The Direct Reduced Iron–Electric Arc Furnace (DRI-EAF) route powered by renewable electricity, natural gas, and eventually green hydrogen introduces a fundamentally different industrial architecture.
Unlike traditional blast furnaces, green steel systems offer:
· Energy flexibility: production can progressively shift from fossil fuels to renewable power and hydrogen, reducing long-term energy vulnerability.
· Lower geopolitical exposure: reduced dependence on imported coking coal strengthens industrial security.
· Modular expansion: DRI-EAF systems are more scalable and adaptable than giant blast furnace complexes.
· Circular manufacturing: higher scrap utilization strengthens domestic resource resilience and reduces raw material dependence.
· Carbon competitiveness: carbon border taxes and green procurement standards expand globally, low-carbon steel becomes a strategic commercial advantage.
This represents a critical shift to a manufacturing method that is not only cleaner but
more adaptive, more secure, and more resilient.
The Middle East and the rise of a new industrial powerhouse
The next era of steel leadership may belong to the regions that are capable of combining low-cost renewable energy, hydrogen ecosystems, industrial infrastructure, strategic geography, and long-term policy vision.

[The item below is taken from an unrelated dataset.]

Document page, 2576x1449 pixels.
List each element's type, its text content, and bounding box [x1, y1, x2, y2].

The Gulf possesses some of the world’s lowest-cost solar energy resources, a decisive advantage in the future economics of green hydrogen. And green hydrogen is rapidly becoming the defining fuel of next-generation steelmaking. Combined with world-class ports, logistics infrastructure, investment capacity, and proximity to Europe, Asia, and Africa, the region is uniquely positioned to evolve from an energy exporter into a global hub for low-carbon industrial manufacturing.

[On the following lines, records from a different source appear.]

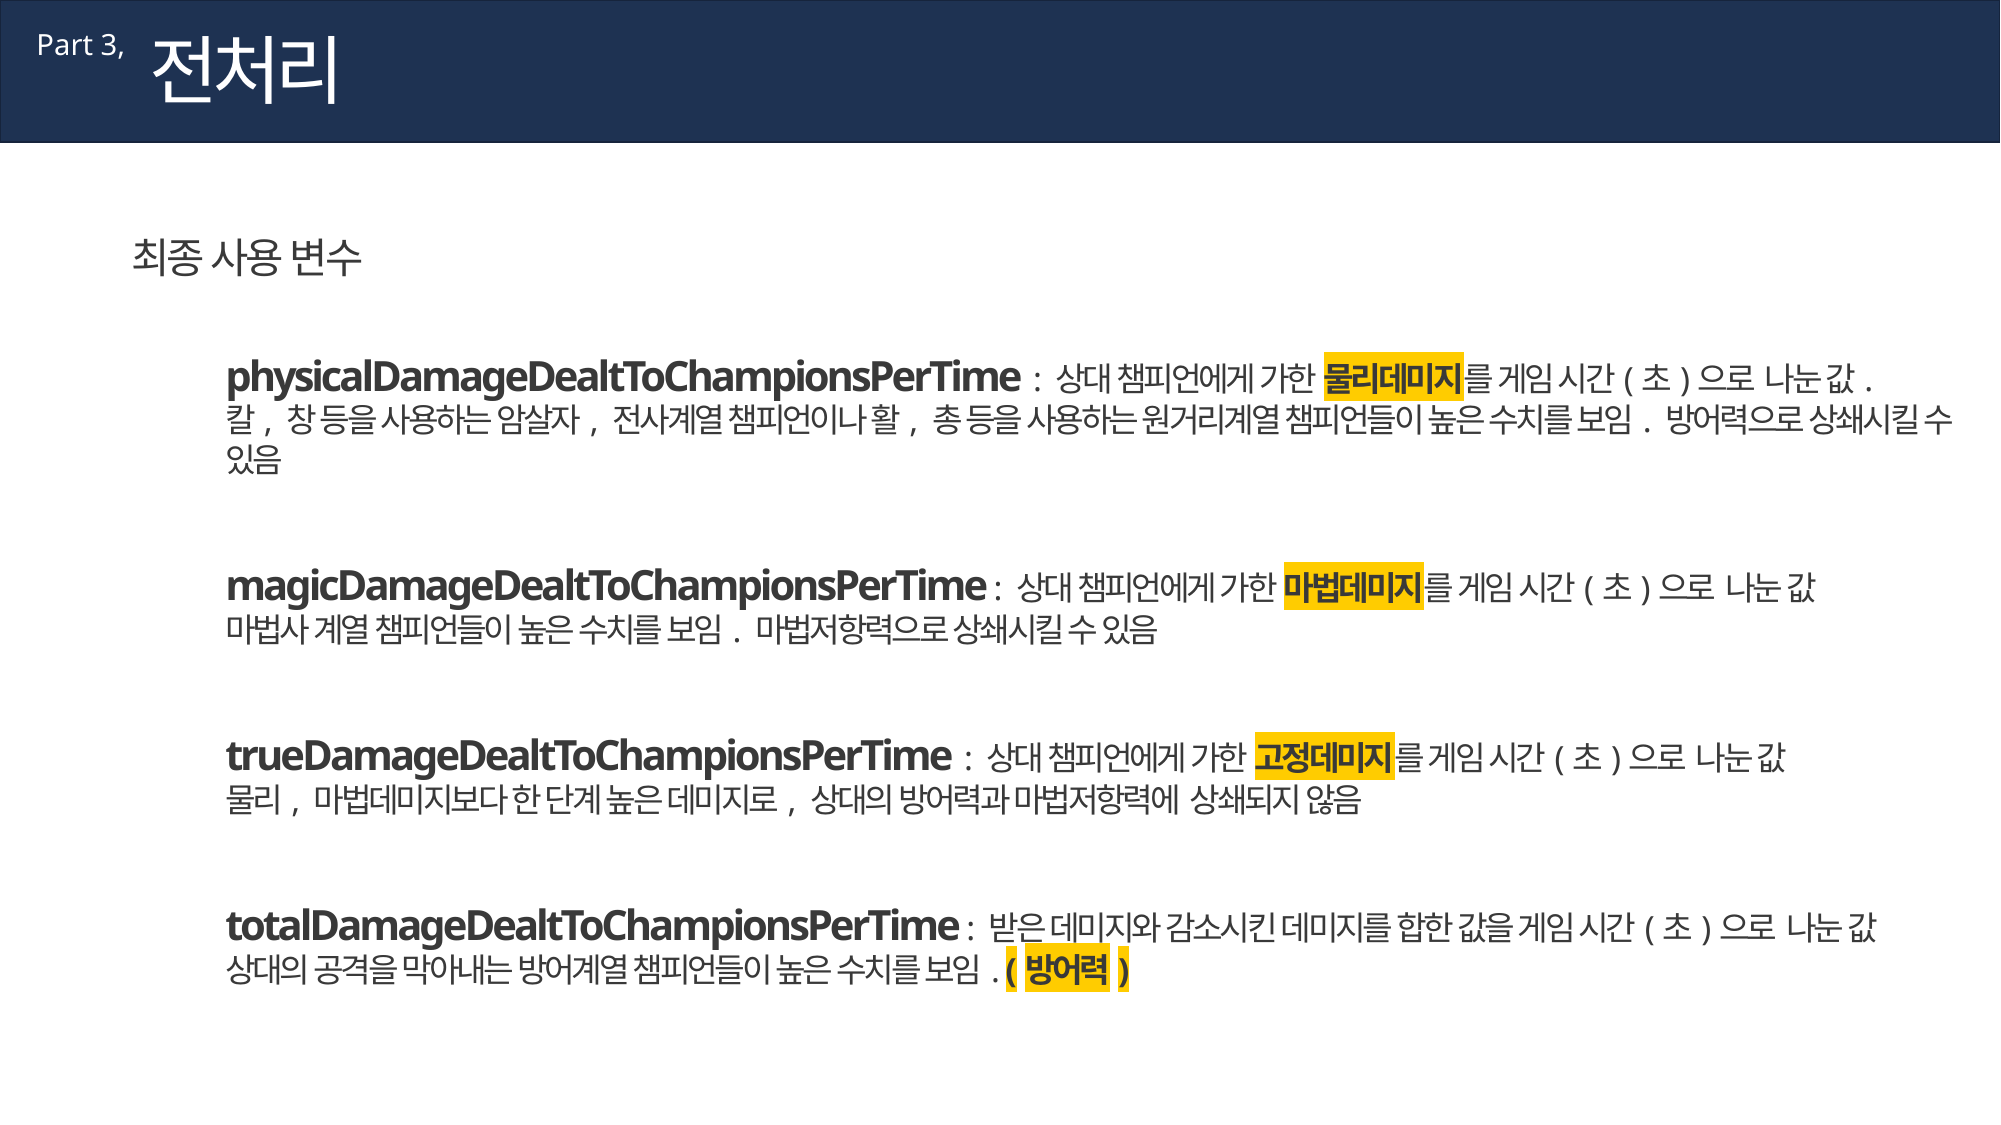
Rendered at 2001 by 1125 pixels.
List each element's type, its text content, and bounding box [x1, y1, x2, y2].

text_box Part 3, [21, 19, 148, 69]
text_box [0, 0, 2000, 143]
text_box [114, 224, 2000, 1044]
text_box 전처리 [135, 16, 359, 122]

This goes beyond an energy transition to the emergence of a new industrial geography.
Green steel is becoming a geopolitical asset
Steel has always been strategic,
underpinning infrastructure, mobility, construction, manufacturing, defense, and energy systems. But for the first time, carbon intensity itself is becoming a strategic trade variable.
The European Union’s Carbon Border Adjustment Mechanism (CBAM) marks the beginning of a new industrial era in which emissions performance directly affects competitiveness. Customers will soon demand low-carbon materials, traceable supply chains, and resilient sourcing ecosystems.

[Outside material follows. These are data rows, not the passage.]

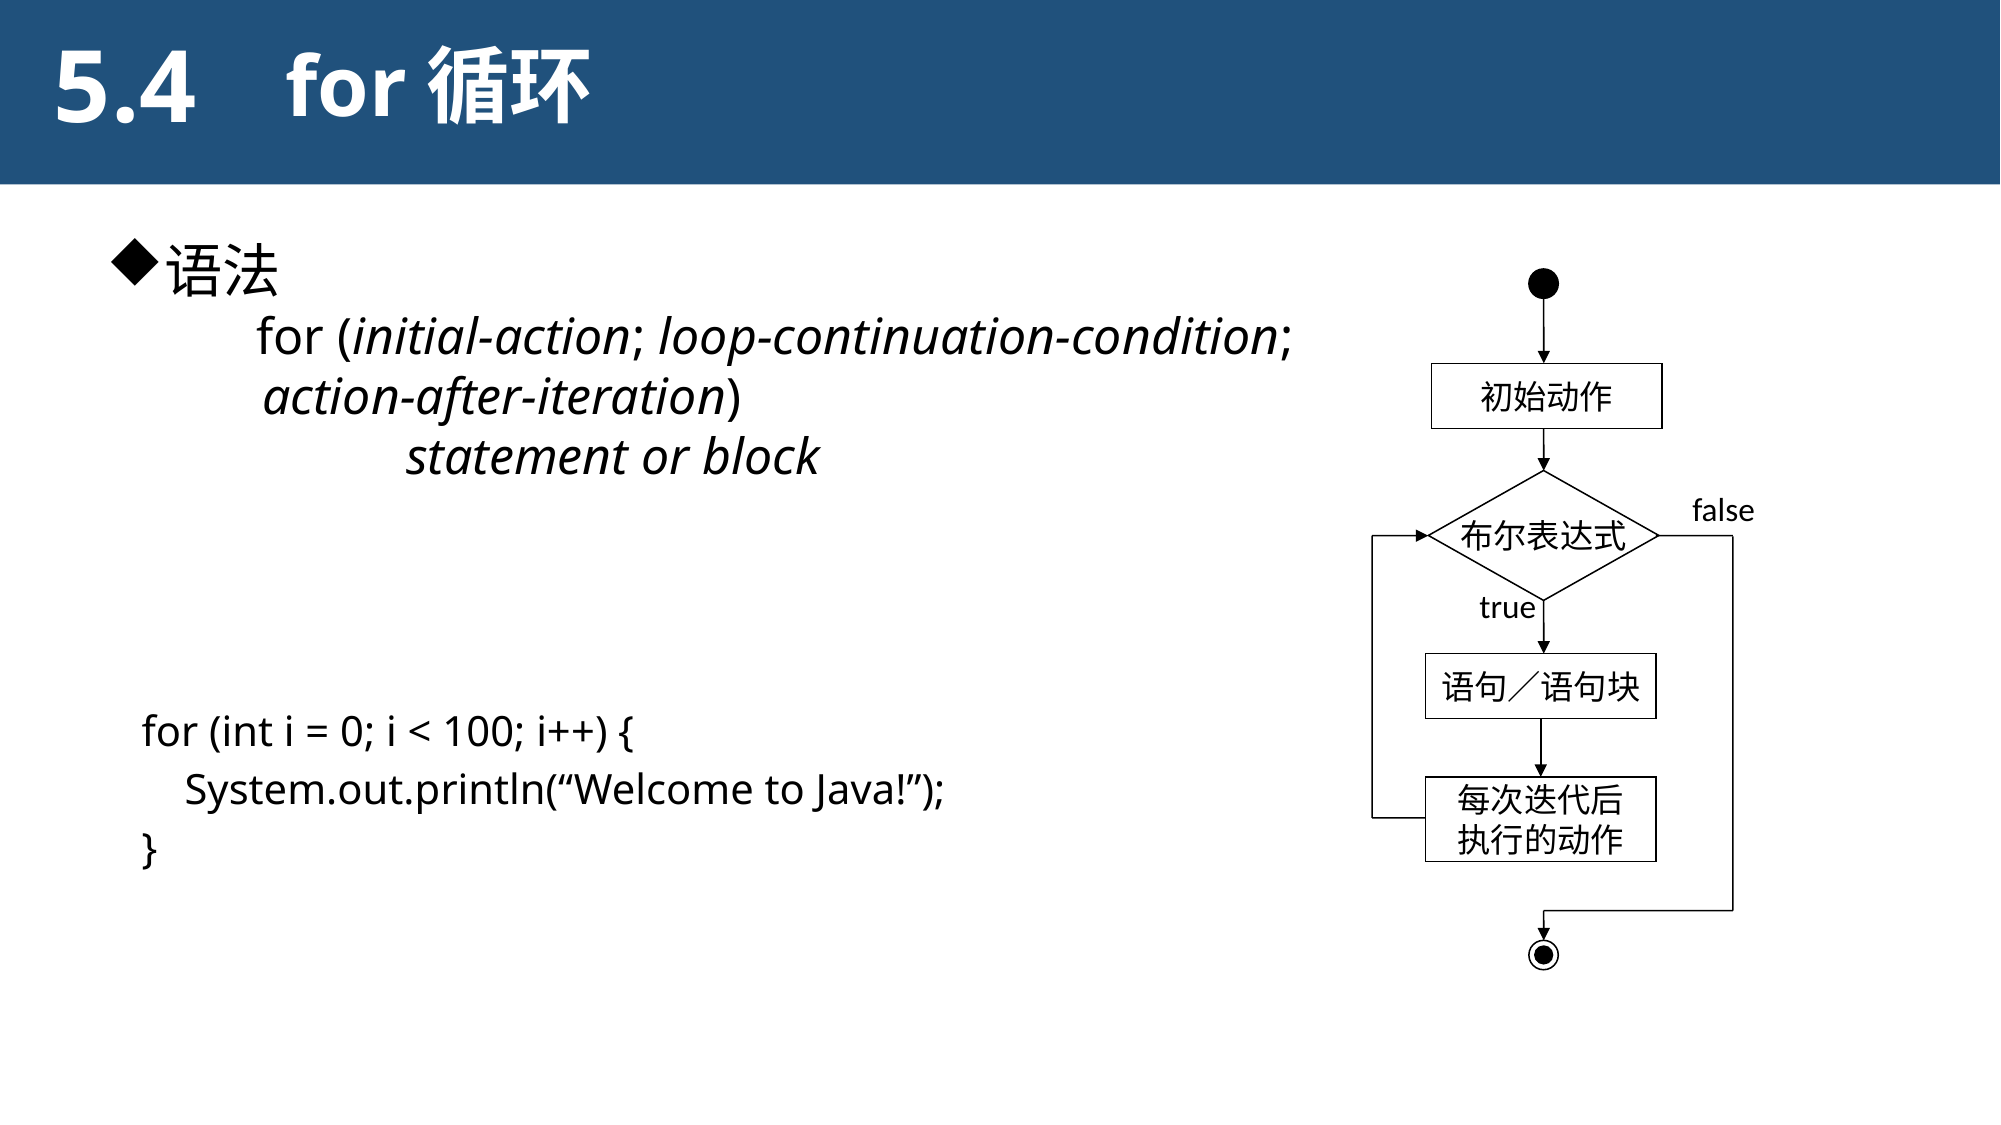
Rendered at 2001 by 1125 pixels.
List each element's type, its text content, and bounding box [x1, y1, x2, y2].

text_box [1537, 298, 1550, 363]
text_box for (int i = 0; i < 100; i++) { System.out.println(“Welcome to Java!”); } [126, 697, 1310, 904]
text_box false [1677, 480, 1771, 536]
text_box 每次迭代后 执行的动作 [1425, 776, 1657, 862]
text_box [1537, 911, 1550, 941]
text_box 初始动作 [1431, 363, 1662, 429]
text_box [1528, 268, 1559, 299]
text_box [1528, 940, 1559, 970]
text_box 语法 for (initial-action; loop-continuation-condition; action-after-iteration) statement or block [91, 227, 1845, 564]
text_box [1537, 633, 1550, 654]
text_box 语句／语句块 [1425, 653, 1657, 719]
text_box [1534, 946, 1553, 964]
text_box [1537, 429, 1550, 471]
text_box true [1464, 577, 1552, 633]
list 5.4 [38, 28, 244, 166]
text_box [1373, 529, 1429, 542]
list for循环 [270, 36, 1484, 119]
text_box 布尔表达式 [1429, 470, 1659, 596]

This means future industrial leadership will depend, in addition to production scale, on clean energy access, hydrogen capability, carbon efficiency, and supply-chain resilience.
The race is now on to produce steel competitively in a world shaped by climate volatility, geopolitical fragmentation, and industrial realignment.
The strategic question of this decade
Whether green steel will emerge is no longer a question. The real question is who will build the most resilient industrial ecosystem around it. As the future is shaped by climate uncertainty, energy transition, geopolitical disruption, carbon regulation, and supply-chain instability, resilience becomes the ultimate competitive advantage.
Forging the industrial system of the future
Green steel is far more than a decarbonization pathway. It represents the redesign of industrial civilization around resilience, adaptability, and strategic security. The transition from fossil-dependent blast furnaces to flexible, low-carbon, hydrogen-enabled steelmaking is a fundamentally new industrial model. The future leaders of the steel industry will not simply be those producing the cheapest tonne of steel, but those capable of building the most resilient industrial systems around it, and that transformation has already begun.